Evolutionary Optimization Algorithms written by Dan Simon and has been published by John Wiley & Sons this book supported file pdf, txt, epub, kindle and other format this book has been release on 2013-06-13 with Mathematics categories.


A clear and lucid bottom-up approach to the basic principles of evolutionary algorithms Evolutionary algorithms (EAs) are a type of artificial intelligence. EAs are motivated by optimization processes that we observe in nature, such as natural selection, species migration, bird swarms, human culture, and ant colonies. This book discusses the theory, history, mathematics, and programming of evolutionary optimization algorithms. Featured algorithms include genetic algorithms, genetic programming, ant colony optimization, particle swarm optimization, differential evolution, biogeography-based optimization, and many others.
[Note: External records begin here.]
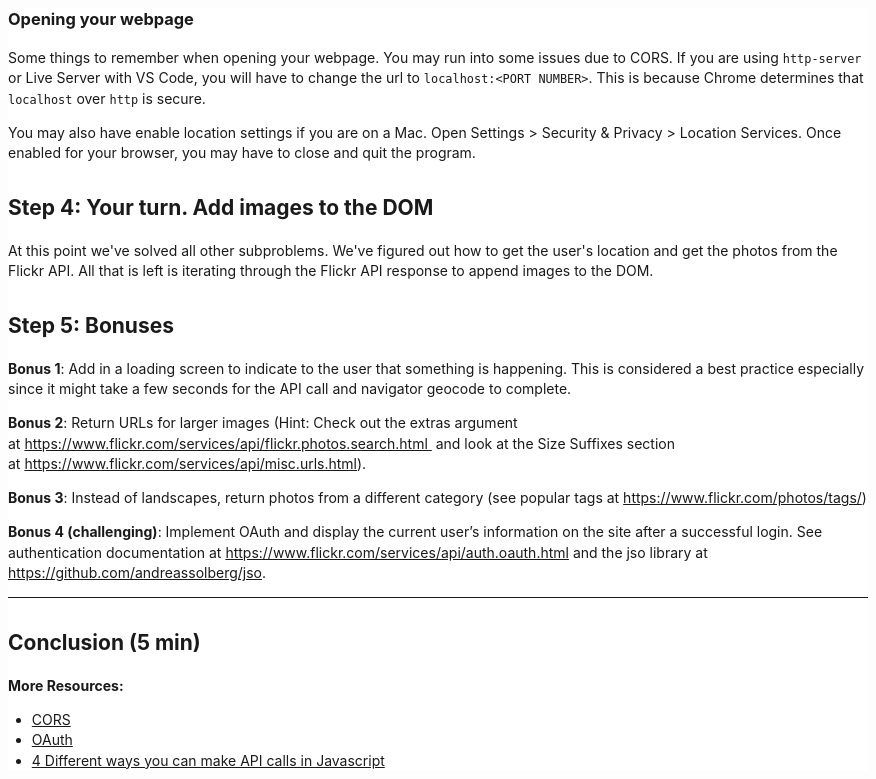 ### Opening your webpage
Some things to remember when opening your webpage. You may run into some issues due to CORS. If you are using `http-server` or Live Server with VS Code, you will have to change the url to `localhost:<PORT NUMBER>`. This is because Chrome determines that `localhost` over `http` is secure.

You may also have enable location settings if you are on a Mac. Open Settings > Security & Privacy > Location Services. Once enabled for your browser, you may have to close and quit the program. 

## Step 4: Your turn. Add images to the DOM

At this point we've solved all other subproblems. We've figured out how to get the user's location and get the photos from the Flickr API. All that is left is iterating through the Flickr API response to append images to the DOM.

## Step 5: Bonuses

**Bonus 1**: Add in a loading screen to indicate to the user that something is happening. This is considered a best practice especially since it might take a few seconds for the API call and navigator geocode to complete.

**Bonus 2**: Return URLs for larger images (Hint: Check out the extras argument at https://www.flickr.com/services/api/flickr.photos.search.html  and look at the Size Suffixes section at https://www.flickr.com/services/api/misc.urls.html).

**Bonus 3**: Instead of landscapes, return photos from a different category (see popular tags at https://www.flickr.com/photos/tags/)

**Bonus 4 (challenging)**: Implement OAuth and display the current user’s information on the site after a successful login. See authentication documentation at https://www.flickr.com/services/api/auth.oauth.html and the jso library at https://github.com/andreassolberg/jso.

---
<a name = "conclusion"></a>
## Conclusion (5 min)

**More Resources:**
* [CORS](https://developer.mozilla.org/en-US/docs/Web/HTTP/CORS)
* [OAuth](https://www.oauth.com/oauth2-servers/single-page-apps/)
* [4 Different ways you can make API calls in Javascript](https://levelup.gitconnected.com/all-possible-ways-of-making-an-api-call-in-plain-javascript-c0dee3c11b8b)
Evolutionary Optimization Algorithms: Provides a straightforward, bottom-up approach that assists the reader in obtaining a clear but theoretically rigorous understanding of evolutionary algorithms, with an emphasis on implementation Gives a careful treatment of recently developed EAs including opposition-based learning, artificial fish swarms, bacterial foraging, and many others and discusses their similarities and differences from more well-established EAs Includes chapter-end problems plus a solutions manual available online for instructors Offers simple examples that provide the reader with an intuitive understanding of the theory Features source code for the examples available on the author's website Provides advanced mathematical techniques for analyzing EAs, including Markov modeling and dynamic system modeling Evolutionary Optimization Algorithms: Biologically Inspired and Population-Based Approaches to Computer Intelligence is an ideal text for advanced undergraduate students, graduate students, and professionals involved in engineering and computer science.